→ Extracted entries:
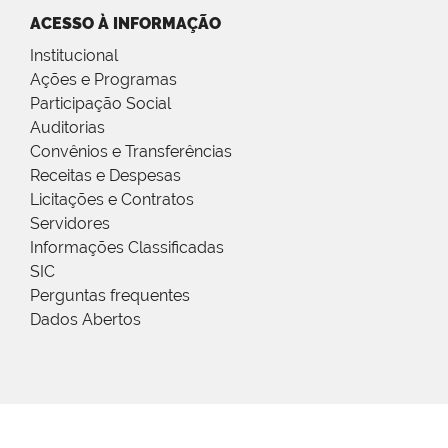
ACESSO À INFORMAÇÃO
Institucional
Ações e Programas
Participação Social
Auditorias
Convênios e Transferências
Receitas e Despesas
Licitações e Contratos
Servidores
Informações Classificadas
SIC
Perguntas frequentes
Dados Abertos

→ Task item:
Return every record exactly. Pictures stay out.

→ Written answer:
ACESSO À INFORMAÇÃO
Institucional
Ações e Programas
Participação Social
Auditorias
Convênios e Transferências
Receitas e Despesas
Licitações e Contratos
Servidores
Informações Classificadas
SIC
Perguntas frequentes
Dados Abertos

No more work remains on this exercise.